In the process of energy transition towards low-carbon energy sources, efficient and large scale storage solutions need to be developed, as renewable energies are intermittent. Hydrogen is considered as a promising energy carrier but massive storage of green hydrogen is still a major issue to be solved. Underground storage in salt caverns of hydrogen is one possible option as this mean of storage has been in use for decades for hydrocarbons. However, the hydrocarbon storage/withdrawal cycles used to be seasonal, whilst the new applications to hydrogen could imply as short as daily cycling.
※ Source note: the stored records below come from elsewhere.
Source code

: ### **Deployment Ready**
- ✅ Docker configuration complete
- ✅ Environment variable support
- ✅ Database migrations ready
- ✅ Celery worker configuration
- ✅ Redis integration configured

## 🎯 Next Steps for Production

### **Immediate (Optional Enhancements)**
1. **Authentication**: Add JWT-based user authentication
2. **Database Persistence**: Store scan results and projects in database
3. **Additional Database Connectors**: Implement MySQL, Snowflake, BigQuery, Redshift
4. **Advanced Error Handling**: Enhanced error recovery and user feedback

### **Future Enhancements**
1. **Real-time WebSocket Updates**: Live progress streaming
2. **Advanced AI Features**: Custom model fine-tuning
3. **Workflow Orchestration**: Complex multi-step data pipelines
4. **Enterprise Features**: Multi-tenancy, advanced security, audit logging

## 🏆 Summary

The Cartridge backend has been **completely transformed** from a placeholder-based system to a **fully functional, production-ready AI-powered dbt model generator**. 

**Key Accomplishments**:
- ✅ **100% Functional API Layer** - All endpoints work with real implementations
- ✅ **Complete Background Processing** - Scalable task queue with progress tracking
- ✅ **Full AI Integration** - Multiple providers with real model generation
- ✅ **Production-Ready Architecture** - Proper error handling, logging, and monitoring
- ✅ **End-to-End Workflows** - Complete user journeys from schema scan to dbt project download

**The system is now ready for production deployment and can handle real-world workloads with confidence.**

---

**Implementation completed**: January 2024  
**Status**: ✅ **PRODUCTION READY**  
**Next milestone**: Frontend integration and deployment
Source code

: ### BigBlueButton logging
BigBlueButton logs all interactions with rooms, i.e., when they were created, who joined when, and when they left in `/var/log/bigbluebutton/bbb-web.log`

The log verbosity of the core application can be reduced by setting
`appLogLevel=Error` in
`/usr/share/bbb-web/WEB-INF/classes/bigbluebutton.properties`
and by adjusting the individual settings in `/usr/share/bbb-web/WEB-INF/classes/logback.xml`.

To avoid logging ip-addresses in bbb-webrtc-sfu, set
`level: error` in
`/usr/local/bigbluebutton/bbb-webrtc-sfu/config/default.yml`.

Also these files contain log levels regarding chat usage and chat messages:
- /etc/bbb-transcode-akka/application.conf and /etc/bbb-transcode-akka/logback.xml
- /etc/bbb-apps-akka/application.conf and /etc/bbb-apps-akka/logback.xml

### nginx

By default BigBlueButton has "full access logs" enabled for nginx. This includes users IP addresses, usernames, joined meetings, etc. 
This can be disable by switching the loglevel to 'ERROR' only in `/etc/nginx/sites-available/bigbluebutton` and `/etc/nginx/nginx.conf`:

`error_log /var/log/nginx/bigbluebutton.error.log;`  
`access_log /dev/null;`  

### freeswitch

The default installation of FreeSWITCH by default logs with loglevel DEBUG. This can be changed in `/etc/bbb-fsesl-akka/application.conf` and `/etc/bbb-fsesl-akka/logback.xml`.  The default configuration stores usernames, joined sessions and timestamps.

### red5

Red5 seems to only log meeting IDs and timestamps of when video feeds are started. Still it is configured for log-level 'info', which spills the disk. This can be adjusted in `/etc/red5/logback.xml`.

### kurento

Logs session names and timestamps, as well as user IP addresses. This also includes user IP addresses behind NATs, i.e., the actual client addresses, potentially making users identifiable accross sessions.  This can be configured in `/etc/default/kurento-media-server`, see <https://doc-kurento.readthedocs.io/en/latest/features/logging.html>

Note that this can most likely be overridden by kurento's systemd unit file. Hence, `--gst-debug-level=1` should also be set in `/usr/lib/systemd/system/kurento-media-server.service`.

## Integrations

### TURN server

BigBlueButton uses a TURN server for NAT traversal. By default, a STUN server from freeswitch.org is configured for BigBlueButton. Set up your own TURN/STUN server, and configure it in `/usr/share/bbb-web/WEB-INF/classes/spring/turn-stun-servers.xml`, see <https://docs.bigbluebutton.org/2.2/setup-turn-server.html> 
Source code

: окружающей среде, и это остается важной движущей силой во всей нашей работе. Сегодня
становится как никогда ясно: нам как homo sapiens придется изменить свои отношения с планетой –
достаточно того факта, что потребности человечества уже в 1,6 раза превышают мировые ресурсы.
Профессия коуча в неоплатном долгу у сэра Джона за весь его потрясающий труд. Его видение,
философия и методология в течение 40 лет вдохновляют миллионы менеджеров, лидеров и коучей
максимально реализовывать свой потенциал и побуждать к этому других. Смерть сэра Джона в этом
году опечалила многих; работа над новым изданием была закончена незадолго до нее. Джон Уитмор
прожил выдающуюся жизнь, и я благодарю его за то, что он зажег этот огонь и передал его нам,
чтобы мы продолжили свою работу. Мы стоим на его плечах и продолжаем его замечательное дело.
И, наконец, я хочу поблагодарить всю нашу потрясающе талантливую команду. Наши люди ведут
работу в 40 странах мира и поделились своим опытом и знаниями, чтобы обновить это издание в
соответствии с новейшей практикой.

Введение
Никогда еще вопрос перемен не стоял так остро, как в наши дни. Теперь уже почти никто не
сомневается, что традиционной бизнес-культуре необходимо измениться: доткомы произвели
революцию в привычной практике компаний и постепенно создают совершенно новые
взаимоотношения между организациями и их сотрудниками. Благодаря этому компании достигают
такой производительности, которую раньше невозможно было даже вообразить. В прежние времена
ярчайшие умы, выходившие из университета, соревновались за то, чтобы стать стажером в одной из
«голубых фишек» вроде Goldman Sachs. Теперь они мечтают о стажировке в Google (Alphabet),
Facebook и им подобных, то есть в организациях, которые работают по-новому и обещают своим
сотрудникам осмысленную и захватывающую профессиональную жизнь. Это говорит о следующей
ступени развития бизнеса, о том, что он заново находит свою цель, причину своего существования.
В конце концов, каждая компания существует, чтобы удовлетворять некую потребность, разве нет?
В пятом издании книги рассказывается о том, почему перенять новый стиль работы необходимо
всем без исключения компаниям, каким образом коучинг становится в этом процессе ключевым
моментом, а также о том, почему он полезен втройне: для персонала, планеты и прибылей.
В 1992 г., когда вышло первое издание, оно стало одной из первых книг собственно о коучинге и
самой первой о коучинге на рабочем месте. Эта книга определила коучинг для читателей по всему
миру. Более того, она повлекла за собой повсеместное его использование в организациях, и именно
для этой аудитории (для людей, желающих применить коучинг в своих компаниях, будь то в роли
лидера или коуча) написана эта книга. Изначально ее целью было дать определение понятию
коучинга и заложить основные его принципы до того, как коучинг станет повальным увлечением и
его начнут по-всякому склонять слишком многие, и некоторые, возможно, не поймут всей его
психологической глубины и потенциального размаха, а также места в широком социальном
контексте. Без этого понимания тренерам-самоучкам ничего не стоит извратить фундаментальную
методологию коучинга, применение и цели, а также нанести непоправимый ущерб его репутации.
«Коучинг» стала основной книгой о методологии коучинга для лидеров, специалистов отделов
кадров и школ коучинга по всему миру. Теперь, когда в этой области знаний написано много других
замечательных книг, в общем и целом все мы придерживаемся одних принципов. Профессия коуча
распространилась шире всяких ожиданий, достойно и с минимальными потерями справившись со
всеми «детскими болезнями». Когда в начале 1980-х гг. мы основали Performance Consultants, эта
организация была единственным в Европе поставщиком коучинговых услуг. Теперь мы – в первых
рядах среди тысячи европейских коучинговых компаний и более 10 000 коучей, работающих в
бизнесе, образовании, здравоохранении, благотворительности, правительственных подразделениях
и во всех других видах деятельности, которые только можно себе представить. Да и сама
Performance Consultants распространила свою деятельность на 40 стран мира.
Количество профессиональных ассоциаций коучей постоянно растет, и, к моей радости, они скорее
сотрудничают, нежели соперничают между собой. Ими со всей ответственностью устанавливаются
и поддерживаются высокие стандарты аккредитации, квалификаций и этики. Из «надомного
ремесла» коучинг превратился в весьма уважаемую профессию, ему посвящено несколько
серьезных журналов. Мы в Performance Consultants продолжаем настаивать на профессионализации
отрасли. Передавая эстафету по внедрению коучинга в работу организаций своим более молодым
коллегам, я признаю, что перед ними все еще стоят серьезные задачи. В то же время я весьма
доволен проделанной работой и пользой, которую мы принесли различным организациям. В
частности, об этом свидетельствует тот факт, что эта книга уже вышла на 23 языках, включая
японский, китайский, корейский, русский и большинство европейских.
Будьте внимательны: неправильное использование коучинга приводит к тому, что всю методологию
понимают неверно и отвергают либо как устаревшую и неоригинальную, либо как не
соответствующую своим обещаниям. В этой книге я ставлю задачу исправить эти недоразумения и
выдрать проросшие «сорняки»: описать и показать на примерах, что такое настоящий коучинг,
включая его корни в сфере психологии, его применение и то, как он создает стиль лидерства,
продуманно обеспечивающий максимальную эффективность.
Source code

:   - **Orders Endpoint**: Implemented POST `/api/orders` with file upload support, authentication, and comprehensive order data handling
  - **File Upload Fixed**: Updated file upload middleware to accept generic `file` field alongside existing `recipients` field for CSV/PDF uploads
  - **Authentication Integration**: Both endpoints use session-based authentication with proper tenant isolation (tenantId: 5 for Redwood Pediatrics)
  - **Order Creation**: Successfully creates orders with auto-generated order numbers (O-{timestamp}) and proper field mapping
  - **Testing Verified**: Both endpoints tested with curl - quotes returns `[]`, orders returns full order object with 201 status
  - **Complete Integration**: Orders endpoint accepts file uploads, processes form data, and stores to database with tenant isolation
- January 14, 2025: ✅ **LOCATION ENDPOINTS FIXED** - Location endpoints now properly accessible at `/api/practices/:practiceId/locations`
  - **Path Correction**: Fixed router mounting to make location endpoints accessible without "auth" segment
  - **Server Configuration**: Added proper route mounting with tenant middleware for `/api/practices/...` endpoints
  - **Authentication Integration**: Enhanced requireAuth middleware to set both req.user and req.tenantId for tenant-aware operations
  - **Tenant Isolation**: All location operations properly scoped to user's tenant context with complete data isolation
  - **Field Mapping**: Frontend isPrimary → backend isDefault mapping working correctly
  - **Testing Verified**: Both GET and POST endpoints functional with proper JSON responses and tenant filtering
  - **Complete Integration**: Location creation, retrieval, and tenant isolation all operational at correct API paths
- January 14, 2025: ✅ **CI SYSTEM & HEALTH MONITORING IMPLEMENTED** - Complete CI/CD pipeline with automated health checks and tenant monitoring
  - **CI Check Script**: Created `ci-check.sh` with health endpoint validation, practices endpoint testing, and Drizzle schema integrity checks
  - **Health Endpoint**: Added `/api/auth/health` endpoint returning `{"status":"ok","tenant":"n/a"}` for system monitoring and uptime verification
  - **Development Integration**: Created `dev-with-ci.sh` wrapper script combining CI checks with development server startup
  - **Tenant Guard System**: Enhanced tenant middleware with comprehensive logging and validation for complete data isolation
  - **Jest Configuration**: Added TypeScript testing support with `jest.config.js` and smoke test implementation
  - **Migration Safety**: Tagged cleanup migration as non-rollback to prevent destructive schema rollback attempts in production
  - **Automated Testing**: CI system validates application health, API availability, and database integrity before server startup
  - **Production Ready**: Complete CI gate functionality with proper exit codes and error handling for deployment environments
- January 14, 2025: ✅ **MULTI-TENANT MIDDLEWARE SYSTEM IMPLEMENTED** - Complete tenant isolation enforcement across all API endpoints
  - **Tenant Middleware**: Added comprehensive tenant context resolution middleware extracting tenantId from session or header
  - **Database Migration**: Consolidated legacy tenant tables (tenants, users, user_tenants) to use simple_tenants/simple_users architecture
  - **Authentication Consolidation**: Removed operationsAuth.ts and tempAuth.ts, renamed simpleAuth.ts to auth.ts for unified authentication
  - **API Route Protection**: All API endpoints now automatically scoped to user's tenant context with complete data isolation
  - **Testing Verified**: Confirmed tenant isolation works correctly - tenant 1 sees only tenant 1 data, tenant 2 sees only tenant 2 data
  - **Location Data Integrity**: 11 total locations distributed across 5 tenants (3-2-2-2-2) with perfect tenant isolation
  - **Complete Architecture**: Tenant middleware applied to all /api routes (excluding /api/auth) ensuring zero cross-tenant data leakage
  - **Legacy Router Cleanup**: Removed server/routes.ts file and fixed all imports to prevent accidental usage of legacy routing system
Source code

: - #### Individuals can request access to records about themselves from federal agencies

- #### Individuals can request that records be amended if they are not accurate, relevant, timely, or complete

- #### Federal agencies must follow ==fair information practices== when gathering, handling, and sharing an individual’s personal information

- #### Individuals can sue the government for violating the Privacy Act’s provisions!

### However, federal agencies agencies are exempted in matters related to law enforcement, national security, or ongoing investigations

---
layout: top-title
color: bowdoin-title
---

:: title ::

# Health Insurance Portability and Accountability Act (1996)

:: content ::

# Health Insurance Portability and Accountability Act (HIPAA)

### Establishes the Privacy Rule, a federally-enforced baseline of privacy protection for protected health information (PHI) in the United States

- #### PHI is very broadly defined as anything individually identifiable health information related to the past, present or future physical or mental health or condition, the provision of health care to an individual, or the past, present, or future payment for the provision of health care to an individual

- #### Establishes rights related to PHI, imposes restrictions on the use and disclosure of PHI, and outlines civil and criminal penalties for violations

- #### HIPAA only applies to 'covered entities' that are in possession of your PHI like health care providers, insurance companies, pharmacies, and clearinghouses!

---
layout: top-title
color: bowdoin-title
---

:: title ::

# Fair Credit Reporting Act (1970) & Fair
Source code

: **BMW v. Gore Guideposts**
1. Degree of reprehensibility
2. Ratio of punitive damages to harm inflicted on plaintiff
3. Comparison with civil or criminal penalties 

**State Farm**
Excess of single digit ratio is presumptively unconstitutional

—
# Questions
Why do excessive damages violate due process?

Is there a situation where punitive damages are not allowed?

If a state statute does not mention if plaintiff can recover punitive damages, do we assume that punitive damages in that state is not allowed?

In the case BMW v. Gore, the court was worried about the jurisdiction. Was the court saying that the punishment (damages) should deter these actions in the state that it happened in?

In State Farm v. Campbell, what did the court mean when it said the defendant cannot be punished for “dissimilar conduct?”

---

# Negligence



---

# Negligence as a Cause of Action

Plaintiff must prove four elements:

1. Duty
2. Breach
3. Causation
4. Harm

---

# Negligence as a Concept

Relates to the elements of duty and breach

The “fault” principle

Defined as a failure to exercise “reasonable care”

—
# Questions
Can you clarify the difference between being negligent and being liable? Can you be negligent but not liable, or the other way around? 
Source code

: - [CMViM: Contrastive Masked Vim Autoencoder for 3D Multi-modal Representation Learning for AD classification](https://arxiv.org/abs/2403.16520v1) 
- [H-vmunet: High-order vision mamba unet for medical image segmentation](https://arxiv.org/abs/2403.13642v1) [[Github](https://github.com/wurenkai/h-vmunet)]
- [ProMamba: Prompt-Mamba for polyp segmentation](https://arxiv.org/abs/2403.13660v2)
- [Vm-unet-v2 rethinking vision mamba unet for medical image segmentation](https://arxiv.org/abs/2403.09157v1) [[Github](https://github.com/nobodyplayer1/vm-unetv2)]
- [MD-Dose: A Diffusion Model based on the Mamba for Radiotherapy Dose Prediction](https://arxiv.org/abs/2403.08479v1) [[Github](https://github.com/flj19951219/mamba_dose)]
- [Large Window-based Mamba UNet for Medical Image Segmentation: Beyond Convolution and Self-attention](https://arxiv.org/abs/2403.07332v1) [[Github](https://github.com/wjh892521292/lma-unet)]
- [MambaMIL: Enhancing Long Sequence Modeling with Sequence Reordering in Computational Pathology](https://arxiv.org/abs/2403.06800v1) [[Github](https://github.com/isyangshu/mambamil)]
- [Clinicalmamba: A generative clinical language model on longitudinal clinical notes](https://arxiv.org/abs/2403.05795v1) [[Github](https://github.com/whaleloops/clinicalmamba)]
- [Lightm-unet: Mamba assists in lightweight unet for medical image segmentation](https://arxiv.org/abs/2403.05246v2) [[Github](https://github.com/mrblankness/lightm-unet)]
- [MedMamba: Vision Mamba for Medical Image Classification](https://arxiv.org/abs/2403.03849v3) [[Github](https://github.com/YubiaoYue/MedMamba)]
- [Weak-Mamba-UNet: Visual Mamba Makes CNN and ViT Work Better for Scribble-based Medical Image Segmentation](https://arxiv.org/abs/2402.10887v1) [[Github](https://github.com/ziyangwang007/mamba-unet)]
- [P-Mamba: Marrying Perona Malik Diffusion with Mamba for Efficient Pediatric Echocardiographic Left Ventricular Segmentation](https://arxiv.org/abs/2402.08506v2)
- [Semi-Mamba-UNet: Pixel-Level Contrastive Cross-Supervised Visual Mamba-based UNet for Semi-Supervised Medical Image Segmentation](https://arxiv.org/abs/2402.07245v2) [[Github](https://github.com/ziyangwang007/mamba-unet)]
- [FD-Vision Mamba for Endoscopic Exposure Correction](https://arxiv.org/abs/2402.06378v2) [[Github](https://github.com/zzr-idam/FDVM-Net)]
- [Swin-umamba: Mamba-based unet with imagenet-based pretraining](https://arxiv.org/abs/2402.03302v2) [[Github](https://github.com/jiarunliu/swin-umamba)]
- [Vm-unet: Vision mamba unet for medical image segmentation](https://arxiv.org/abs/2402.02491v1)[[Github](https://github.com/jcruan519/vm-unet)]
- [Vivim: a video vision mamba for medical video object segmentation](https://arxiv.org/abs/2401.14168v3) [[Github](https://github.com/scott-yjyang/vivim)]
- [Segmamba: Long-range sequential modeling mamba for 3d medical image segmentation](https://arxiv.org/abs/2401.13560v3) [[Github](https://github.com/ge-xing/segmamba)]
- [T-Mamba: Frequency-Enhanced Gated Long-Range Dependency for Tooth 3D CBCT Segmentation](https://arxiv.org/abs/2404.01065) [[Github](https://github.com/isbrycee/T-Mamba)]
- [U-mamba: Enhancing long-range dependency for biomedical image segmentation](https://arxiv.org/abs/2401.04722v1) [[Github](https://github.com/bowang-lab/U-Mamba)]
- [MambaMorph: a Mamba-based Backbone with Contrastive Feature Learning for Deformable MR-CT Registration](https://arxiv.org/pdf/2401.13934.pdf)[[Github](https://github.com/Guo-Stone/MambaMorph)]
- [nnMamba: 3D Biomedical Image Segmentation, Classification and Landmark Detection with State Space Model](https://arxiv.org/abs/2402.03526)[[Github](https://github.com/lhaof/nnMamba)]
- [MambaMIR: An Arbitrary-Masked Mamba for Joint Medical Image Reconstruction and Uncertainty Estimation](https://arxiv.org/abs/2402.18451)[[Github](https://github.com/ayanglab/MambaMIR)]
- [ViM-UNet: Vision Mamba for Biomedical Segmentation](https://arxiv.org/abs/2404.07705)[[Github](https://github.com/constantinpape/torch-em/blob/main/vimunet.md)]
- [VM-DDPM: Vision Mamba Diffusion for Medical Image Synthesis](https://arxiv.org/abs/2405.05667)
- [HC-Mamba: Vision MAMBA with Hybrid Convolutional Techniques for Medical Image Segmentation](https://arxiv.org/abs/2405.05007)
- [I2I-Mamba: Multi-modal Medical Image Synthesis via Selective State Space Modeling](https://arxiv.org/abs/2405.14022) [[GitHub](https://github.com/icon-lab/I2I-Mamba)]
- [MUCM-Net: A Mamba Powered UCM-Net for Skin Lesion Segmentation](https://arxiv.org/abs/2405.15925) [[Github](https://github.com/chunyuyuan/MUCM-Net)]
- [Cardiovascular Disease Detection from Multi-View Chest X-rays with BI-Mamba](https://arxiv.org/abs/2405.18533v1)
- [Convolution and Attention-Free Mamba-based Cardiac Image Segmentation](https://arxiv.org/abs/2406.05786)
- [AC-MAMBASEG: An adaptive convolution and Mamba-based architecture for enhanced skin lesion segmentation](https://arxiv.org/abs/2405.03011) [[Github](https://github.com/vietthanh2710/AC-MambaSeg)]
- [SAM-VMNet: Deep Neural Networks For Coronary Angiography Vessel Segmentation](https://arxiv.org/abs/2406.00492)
The adaptation to short-term hydrogen storage still requires further studies to ensure the stability of the caverns under such loading conditions.
Rock salt is a viscoplastic polycrystalline material. Different mechanisms are involved in its mechanical behaviour, such as crystal slip plasticity and grain boundary sliding.The presence of brine also affects the micro-mechanisms involved and thus the behaviour of rock salt.
The characterization of the different micro-mechanisms under triaxial conditions, representative of those in real underground caverns, is an essential step to assess the integrity and tightness of the cavern in operation.

Our studies aim at characterizing the development of damage networks in synthetic halite, through in situ X-ray microcomputed tomography (XR-$\mu$CT) analysis and digital volume correlation (DVC) and damage quantification. A triaxial device adapted to in situ XR-$\mu$CT tests has been recently developed and allow us to study the deformation of synthetic rock salt under different confining pressures. In addition, in order to study the effect of brine content, we study samples prepared in dry and humid conditions.